#### Your instructions:
Transcribe the listing that follows in full, omitting pictures.

#### Supplied information:
*** Block opens ***

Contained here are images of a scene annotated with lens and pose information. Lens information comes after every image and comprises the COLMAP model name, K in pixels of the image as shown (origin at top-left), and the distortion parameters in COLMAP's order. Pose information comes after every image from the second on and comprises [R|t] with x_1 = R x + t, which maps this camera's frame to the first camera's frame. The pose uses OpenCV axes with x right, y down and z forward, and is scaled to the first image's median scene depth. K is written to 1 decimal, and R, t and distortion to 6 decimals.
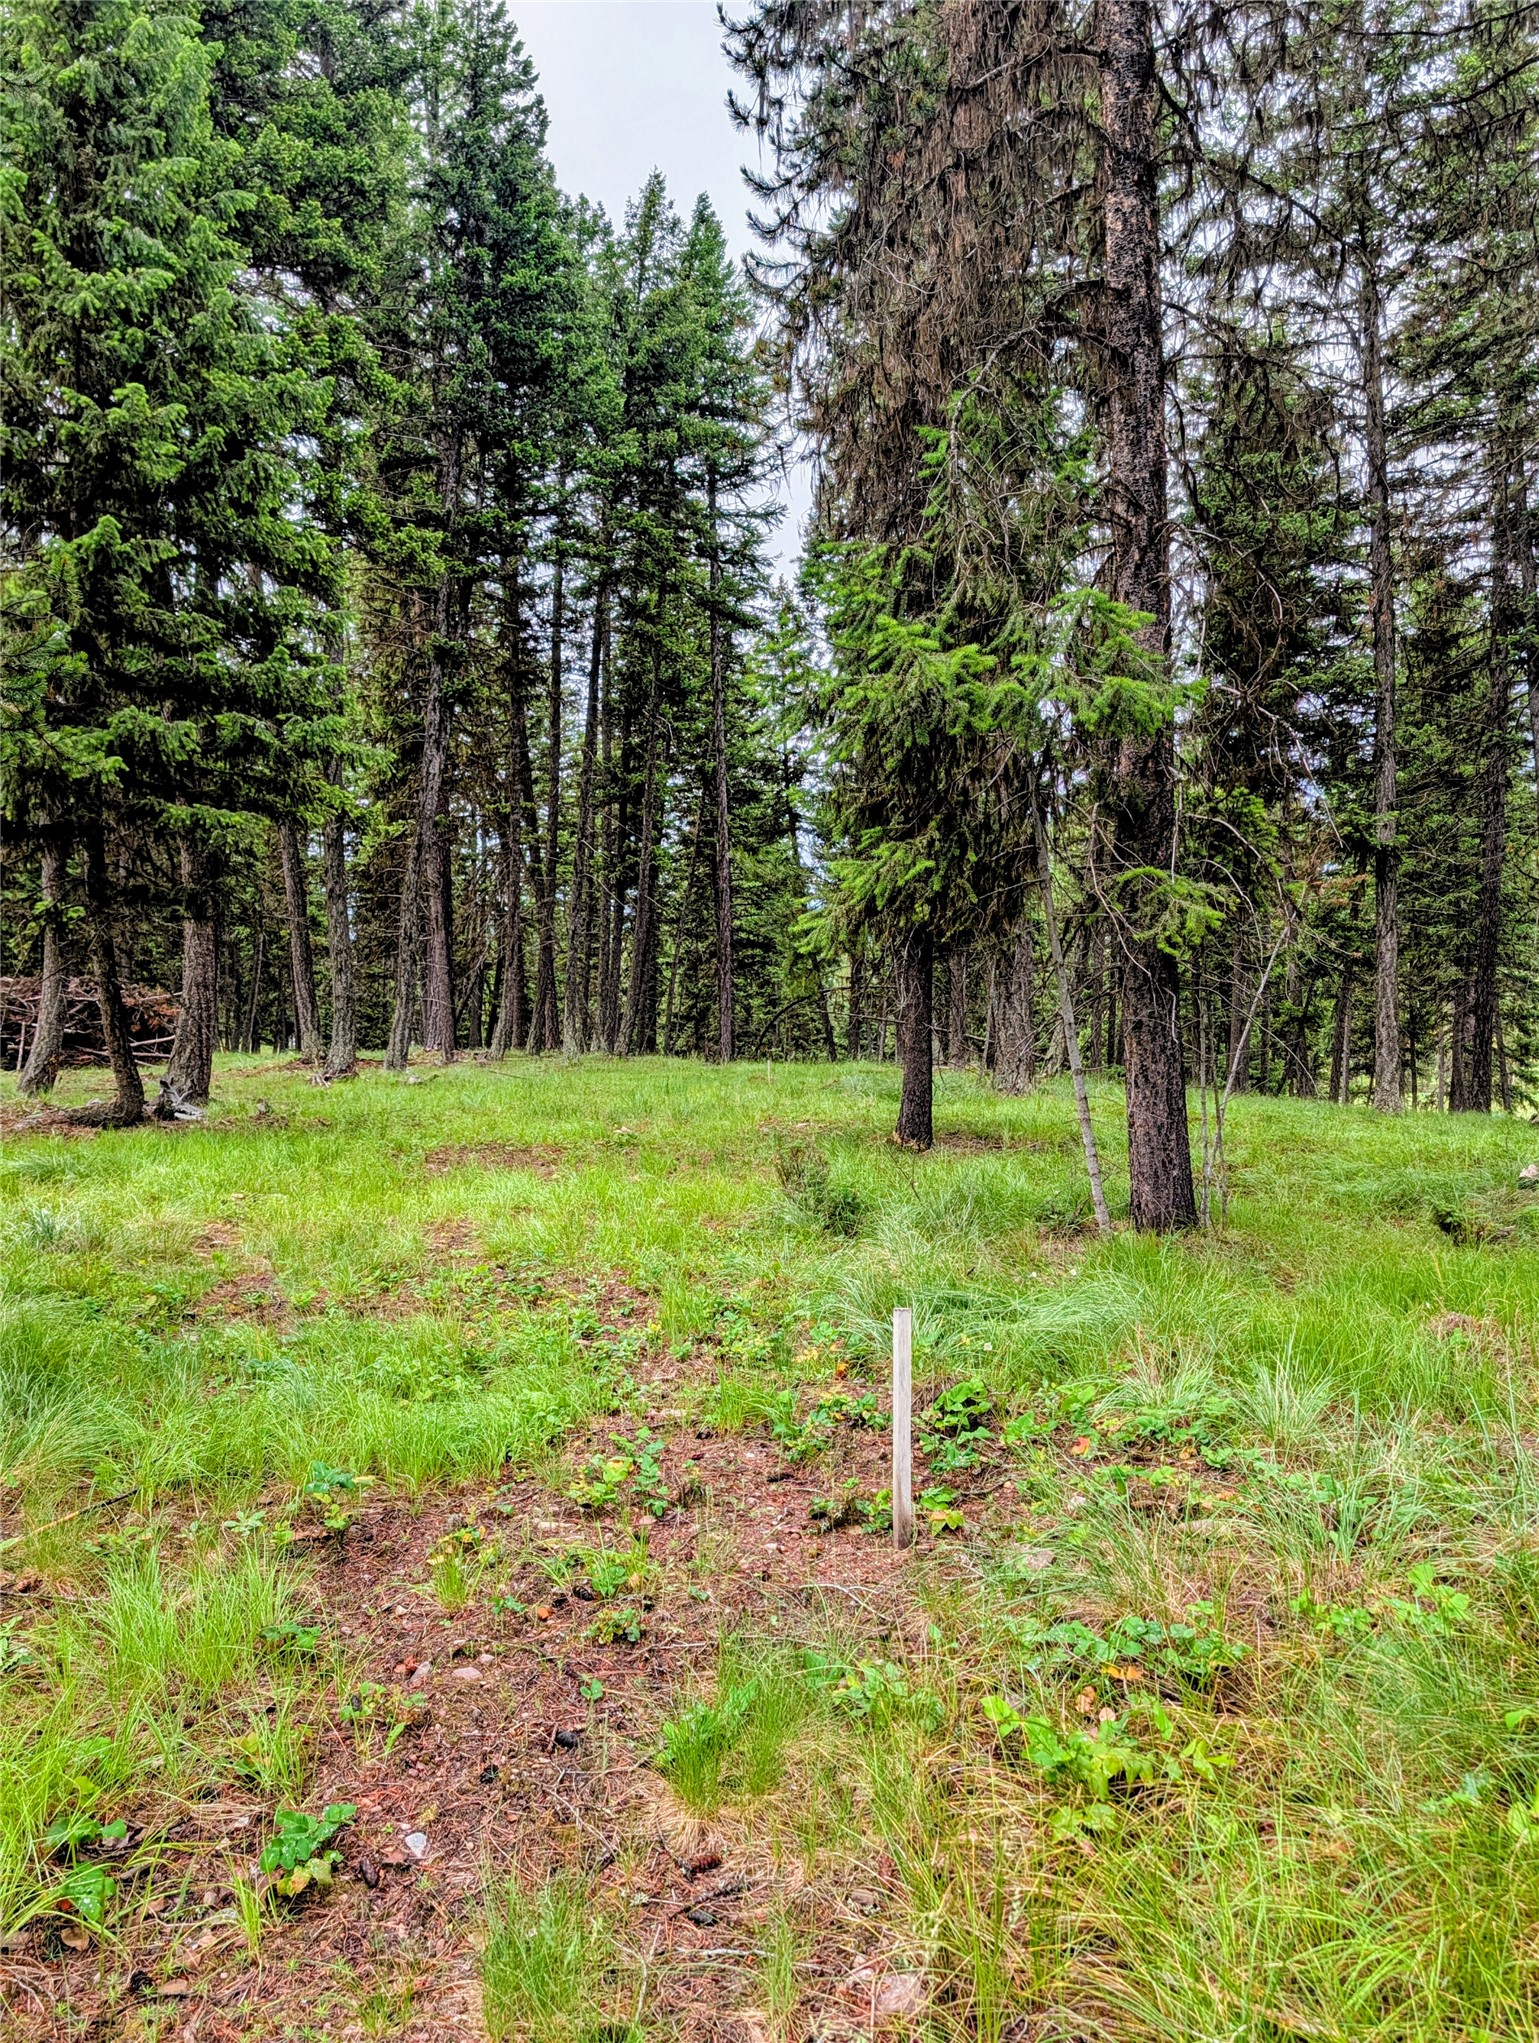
lens RADIAL K [[1435.3, 0, 766.5], [0, 1435.3, 1066.3], [0, 0, 1]] dist [-0.006193, -0.002142]
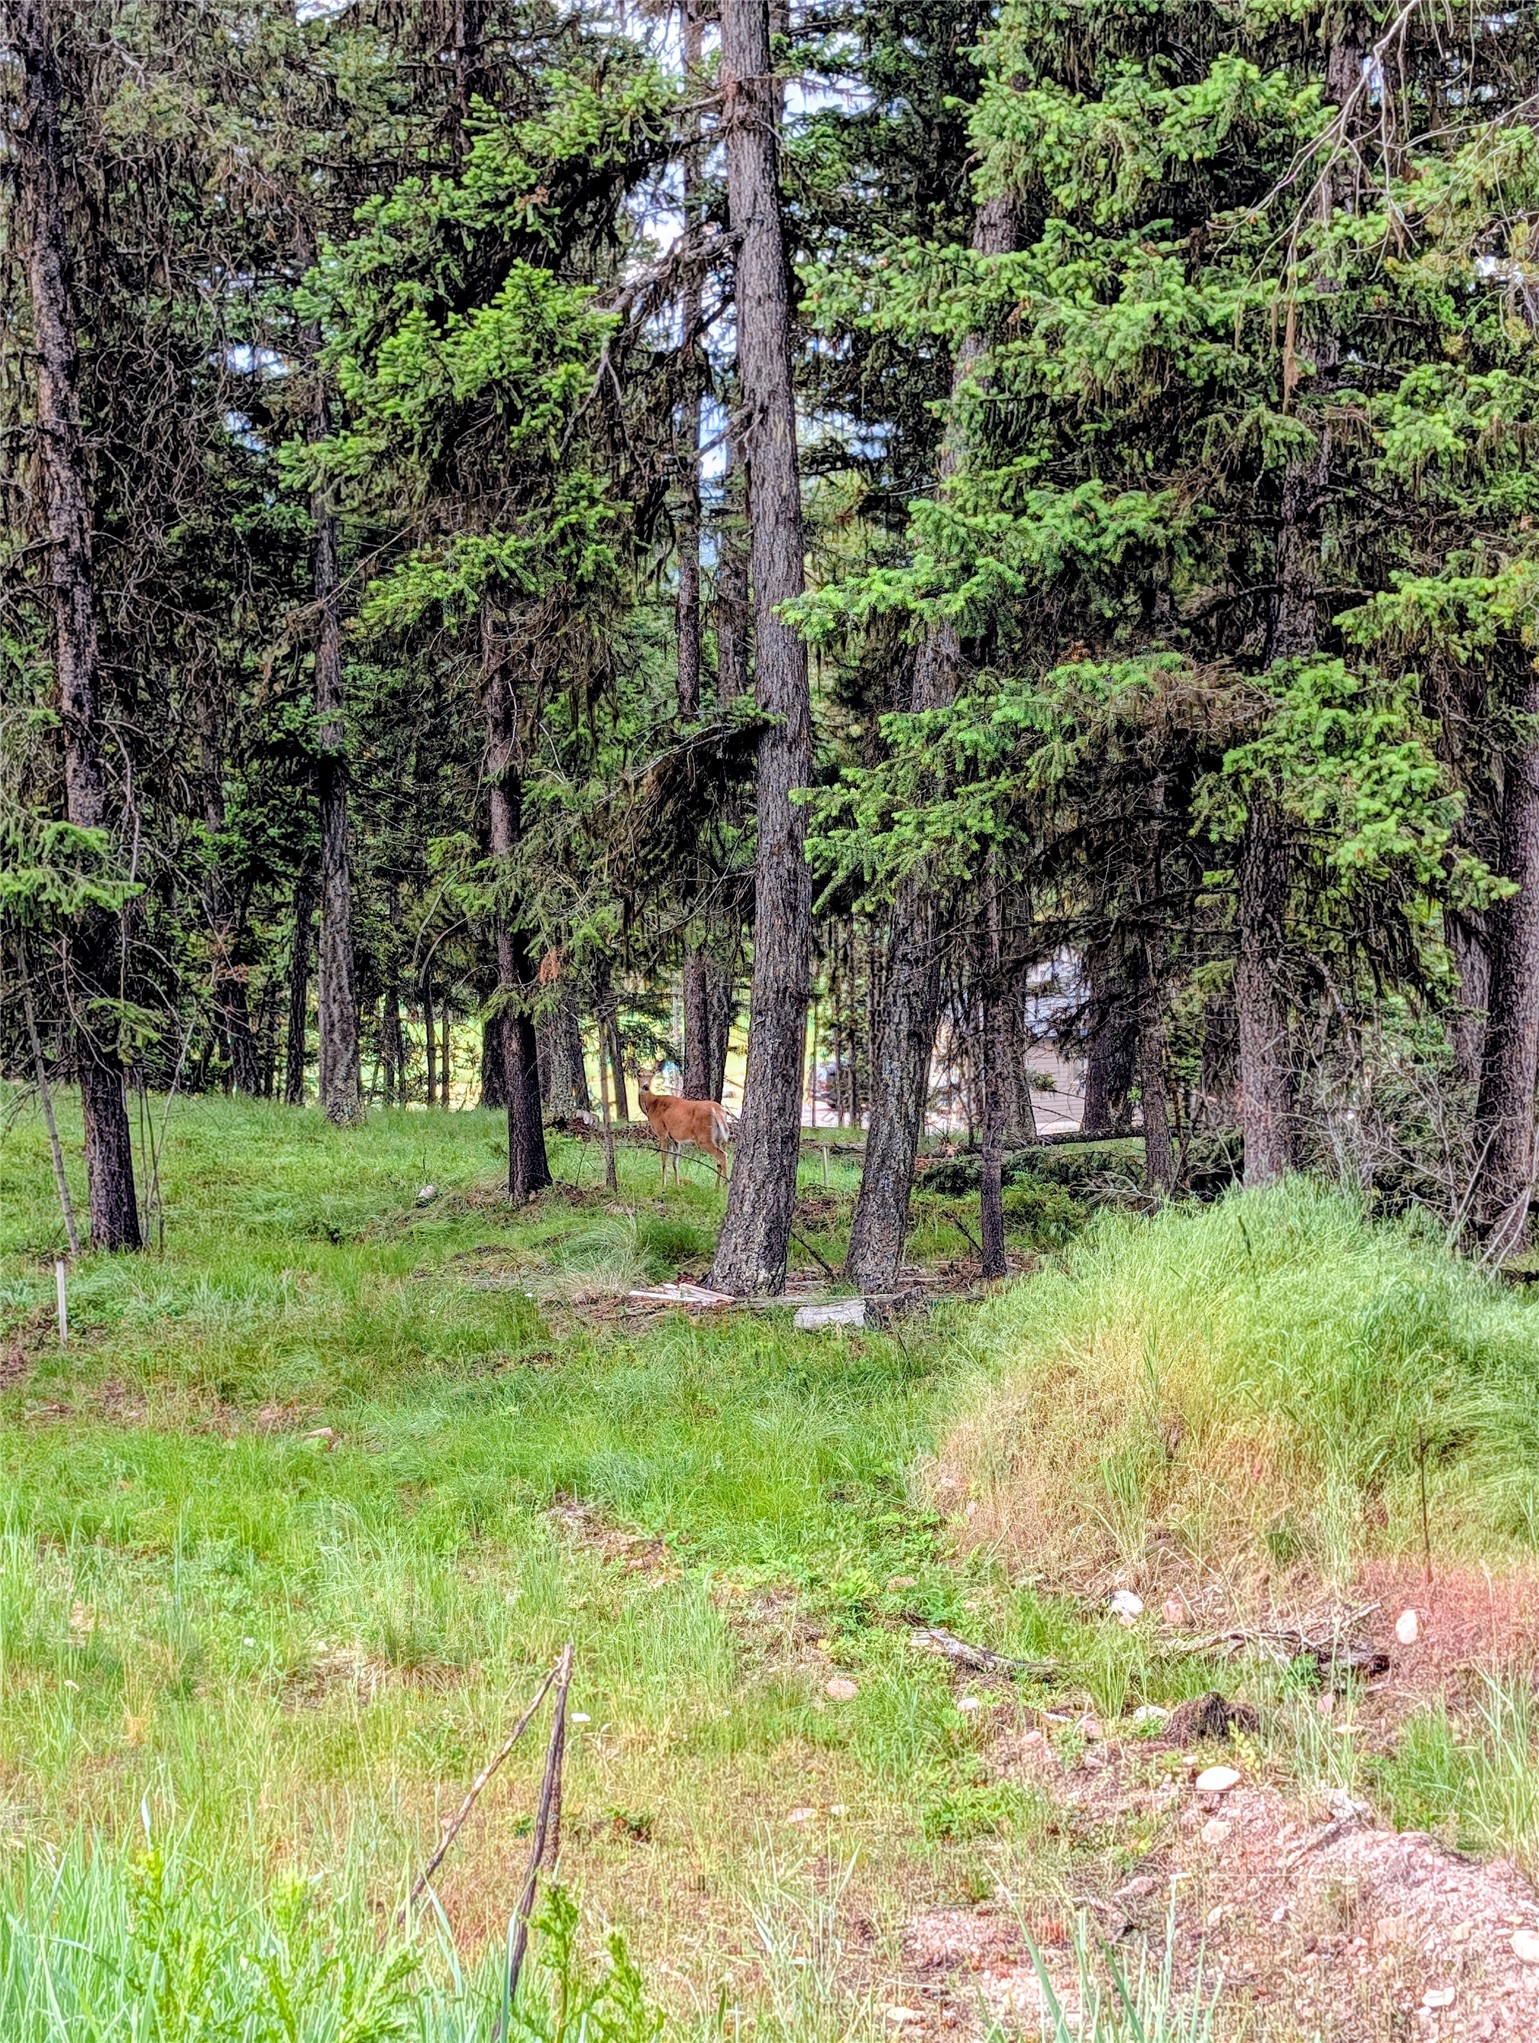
lens RADIAL K [[4170.9, 0, 844.1], [0, 4170.9, 1104.5], [0, 0, 1]] dist [0.233370, -1.175544]
pose [[0.878818, -0.044749, 0.475054, -0.806342], [0.026429, 0.998629, 0.045175, -0.148956], [-0.476424, -0.027146, 0.878796, -2.264722]]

*** Block closes ***

#### Solved exercise:
Contained here are images of a scene annotated with lens and pose information. Lens information comes after every image and comprises the COLMAP model name, K in pixels of the image as shown (origin at top-left), and the distortion parameters in COLMAP's order. Pose information comes after every image from the second on and comprises [R|t] with x_1 = R x + t, which maps this camera's frame to the first camera's frame. The pose uses OpenCV axes with x right, y down and z forward, and is scaled to the first image's median scene depth. K is written to 1 decimal, and R, t and distortion to 6 decimals.
lens RADIAL K [[1435.3, 0, 766.5], [0, 1435.3, 1066.3], [0, 0, 1]] dist [-0.006193, -0.002142]
lens RADIAL K [[4170.9, 0, 844.1], [0, 4170.9, 1104.5], [0, 0, 1]] dist [0.233370, -1.175544]
pose [[0.878818, -0.044749, 0.475054, -0.806342], [0.026429, 0.998629, 0.045175, -0.148956], [-0.476424, -0.027146, 0.878796, -2.264722]]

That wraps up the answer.